Der Forschungsriese #WallStreet #Bernstein hat seine makroökonomische These aktualisiert und dabei #BTC angeführt. Er argumentiert, dass das Ende eines 40-jährigen Zyklus fallender Zinsen und die untragbare Staatsverschuldung der USA (40 Billionen US-Dollar) Regierungen dazu zwingen werden, ihre Währungen abzuwerten. In diesem Umfeld unkontrollierter Staatsausgaben werden knappe Vermögenswerte, die sich nicht verwässern lassen, in den Mittelpunkt rücken.

Preisprognosen für Bitcoin

Basisszenario: 125.000 US-Dollar bis Ende 2026, 150.000 US-Dollar Mitte 2027 und 300.000 US-Dollar als Hoch des nächsten Zyklus im Jahr 2029.
Bullisches Szenario (Makro-Beschleunigung): 200.000 US-Dollar Mitte 2027 und ein Höchststand von 500.000 US-Dollar im Jahr 2029, falls institutionelles Kapital seinen Einstieg als Absicherung gegen Währungsrisiken beschleunigt.
Langfristiges Ziel: Hält seine Prognose von 1.000.000 US-Dollar pro Bitcoin bis Ende 2033 aufrecht.

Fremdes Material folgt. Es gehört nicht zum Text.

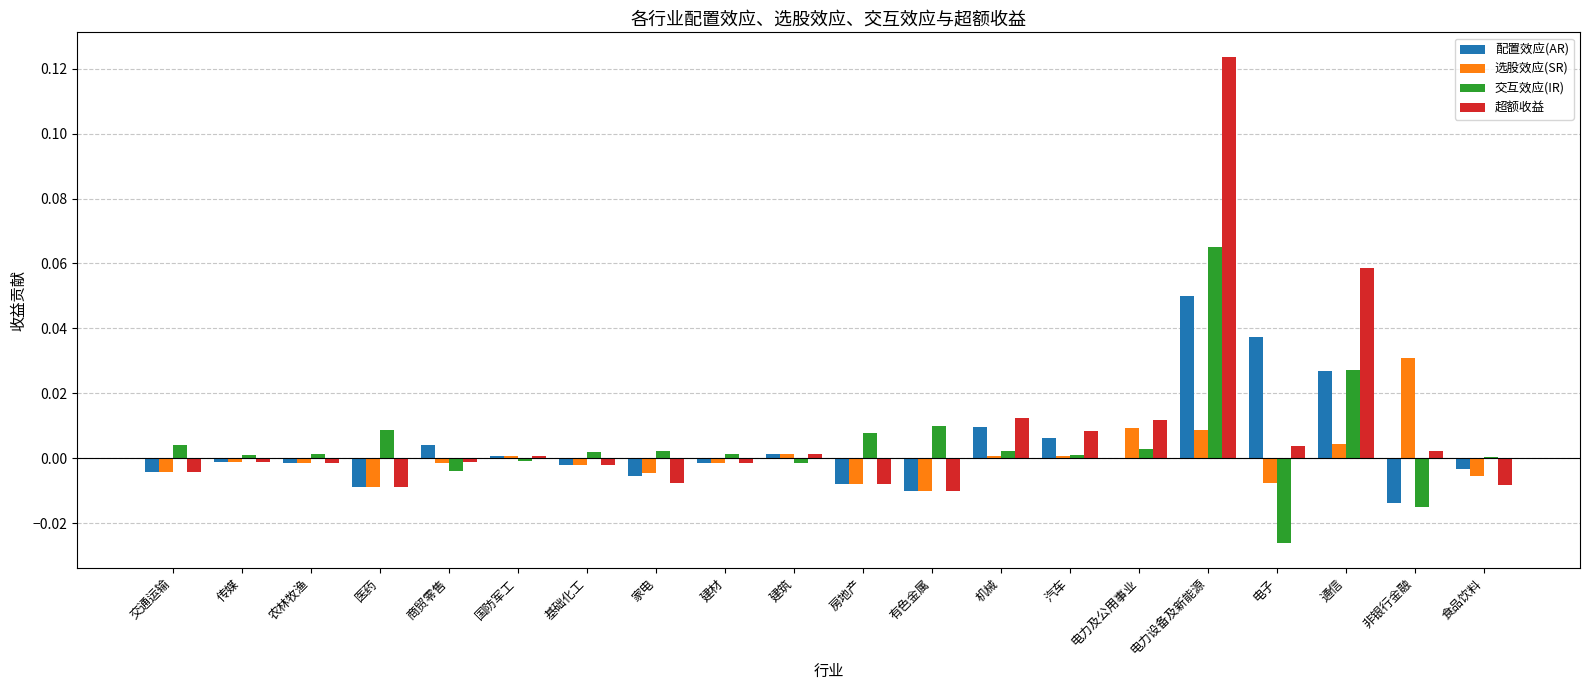

Is the value of 交互效应(IR) at 建材 greater than the value of 超额收益 at 房地产?

Yes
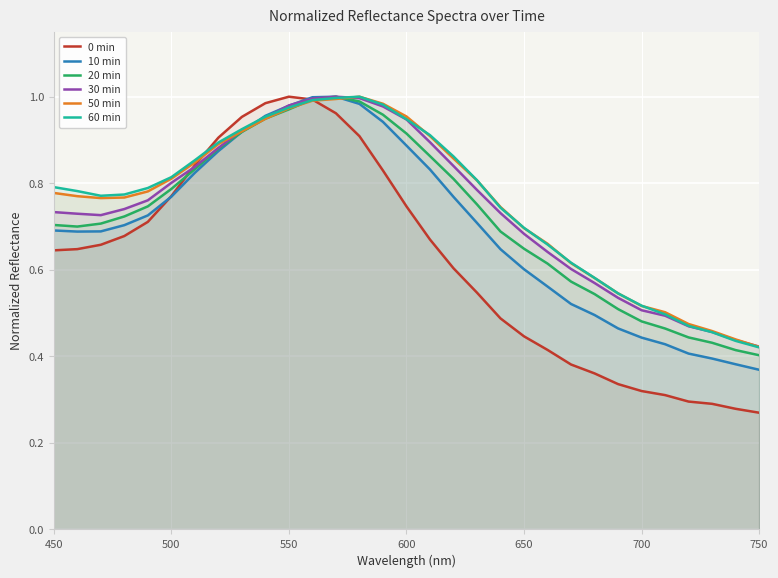

At how many categories does at least one series exceed 0?

31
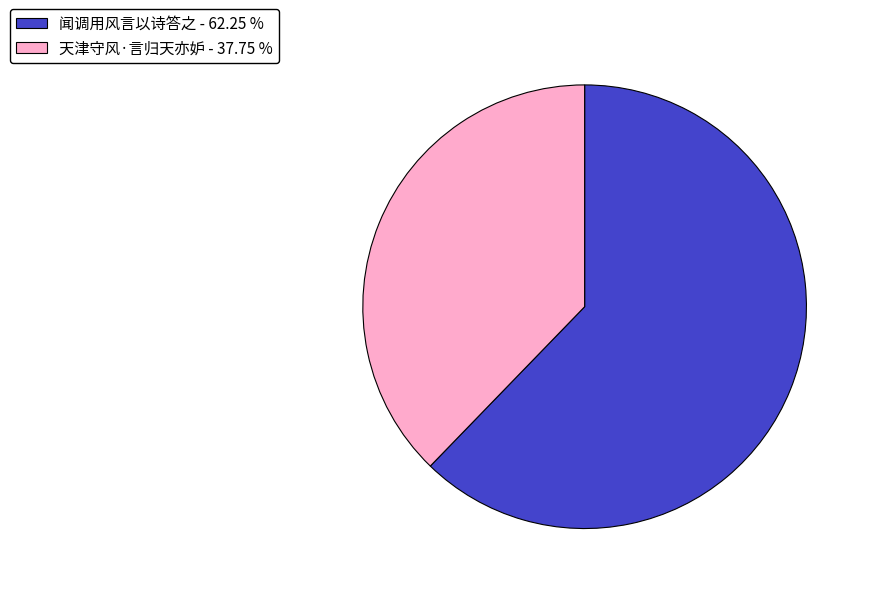

What is the ratio of the value at 闻调用风言以诗答之 - 62.25 % to the value at 天津守风·言归天亦妒 - 37.75 %?

1.6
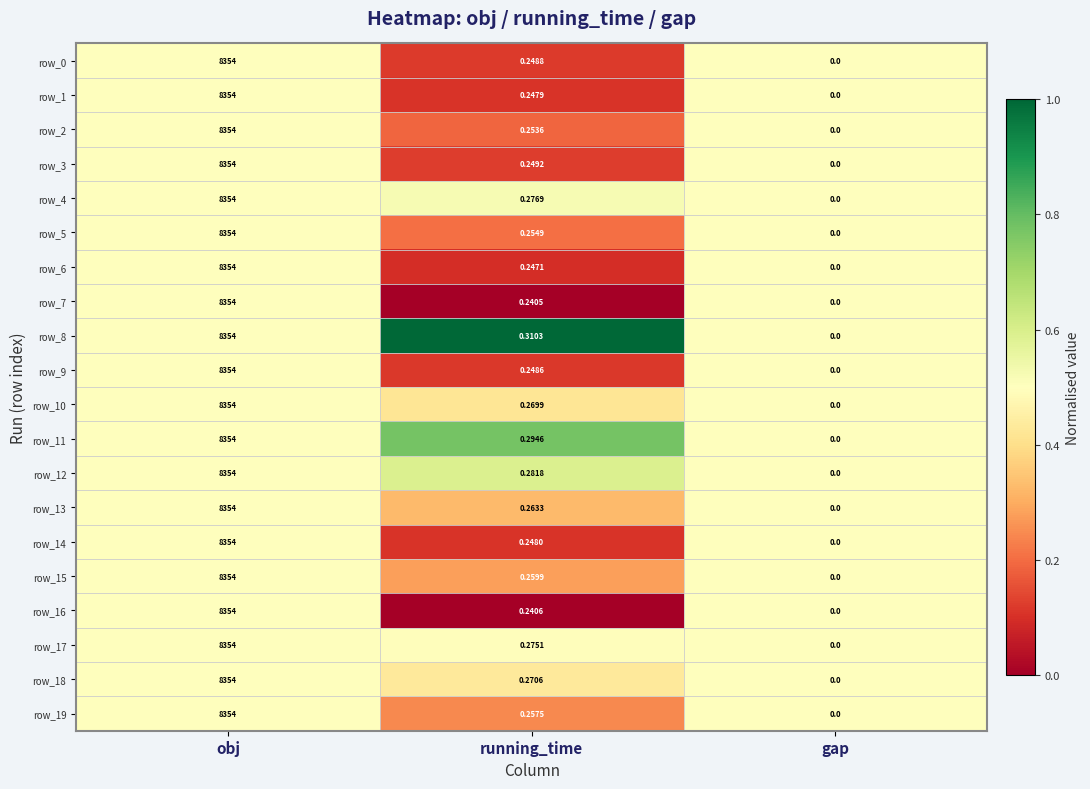

Rank the categories by row_14 value from highest to lowest.

obj, running_time, gap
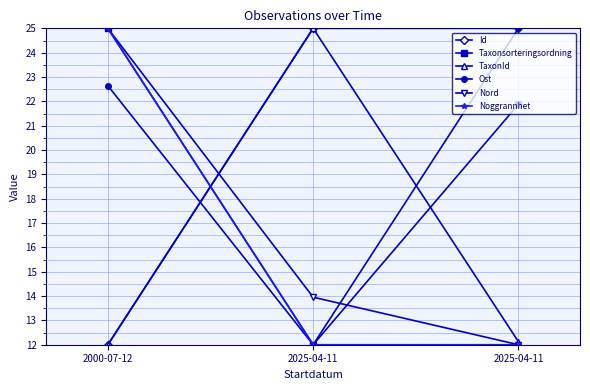

Where is Ost nearest to the value 18?

2000-07-12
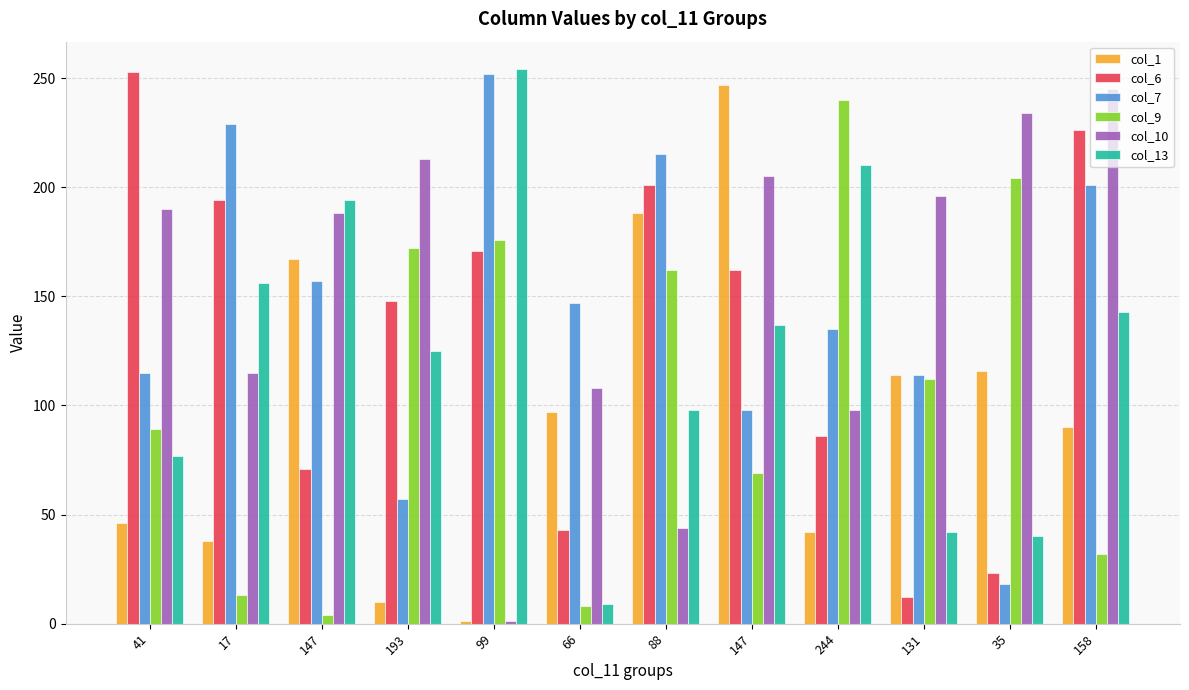

How many distinct data groups are displayed?

6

Grundlagen und Marktdynamik

Narrative Rotation: Die These der Währungsabwertung verdrängt die Euphorie rund um Künstliche Intelligenz. ETFs wie IBIT #blackRock und GLD (Gold) sind wieder in die Top 10 der größten Handelsvolumina zurückgekehrt.
Überzeugte Investoren: 59% des im Umlauf befindlichen Angebots bleiben seit 12 Monaten unverändert.
Geringerer systemischer Rückgang: Käufe von Unternehmens-„Treasuries“ und ETFs haben die jüngste Korrektur auf 50% begrenzt – weit weg von den Abstürzen von 75%–90% in vergangenen Zyklen.